Danglard s'exprimait avec un pédantisme sec et Adamsberg s'astreignait au calme. La revanche du commandant n'était pas achevée.

— Revenez au propos, commandant, dit-il.

— Très bien. Ces femmes étaient respectées, voire révérées, ce qui ne veut pas dire bien nourries, et le calvaire qu'elles subissaient au nom du Seigneur était considéré comme une forme de garantie, de protection divine pour la population de la ville. Elles étaient en quelque sorte les saintes de la cité, quelque épouvantables aient été leur aspect et leur dégradation.

— Merci Danglard, interrompit Adamsberg. Ce que je voudrais savoir à présent, ce sont les motifs qui ont poussé ces femmes dans ces cellules mortifères. Bien sûr, il y eut le désir fervent de se couper du monde pour se vouer à Dieu, mais les monastères étaient là pour cela. Donc ? Pouvez-vous nous parler des motifs ?

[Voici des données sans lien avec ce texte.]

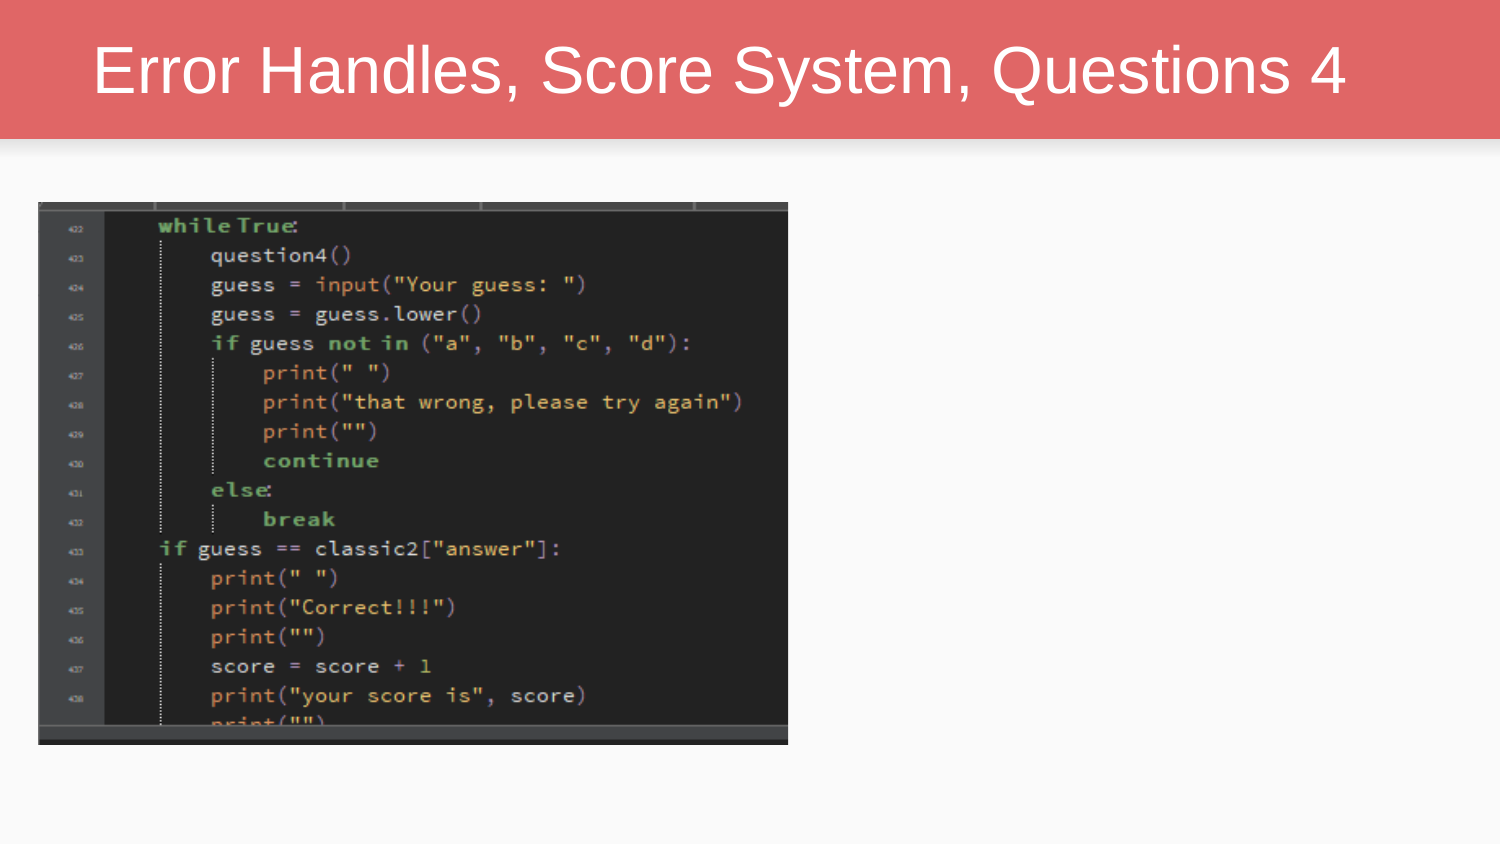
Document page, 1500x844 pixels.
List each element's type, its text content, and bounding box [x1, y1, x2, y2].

— La fin de toute vie possible sur cette terre, répondit Danglard sans redresser la tête et tournant inutilement un feuillet. En vérité, les monastères fermaient leurs portes à ces femmes. Il s'agissait d'êtres indignes que la société avait bannis. Des femmes à qui mariage, enfantement, travail, relations, respect et même paroles étaient refusés, parce qu'elles étaient impures. Soit qu'elles se soient « égarées » avant le mariage, soit que leur famille les ait rejetées parce qu'immariables, disgraciées, handicapées, bâtardes. Soit le plus souvent parce qu'elles avaient été violées. Dès lors, coupables d'avoir été souillées et d'avoir perdu leur virginité, montrées du doigt, femmes perdues, ne leur restait que l'errance des rues et la prostitution, ou le reclusoir. Où, elles-mêmes convaincues de leur faute, elles allaient expier leur péché dans la torture de l'isolement. Je ne souhaite pas prolonger plus avant. Au-delà de leur intérêt purement historique, ces recluses n'ont, hormis leur nom, pas le moindre lien avec l'affaire en cours.

— Hormis leur nom, en effet, dit Adamsberg. Je vous remercie.

Danglard aligna ses notes en une petite pile régulière et quitta la salle. Adamsberg regarda ses adjoints.

— Hormis leur nom, répéta-t-il, avant de lever la séance.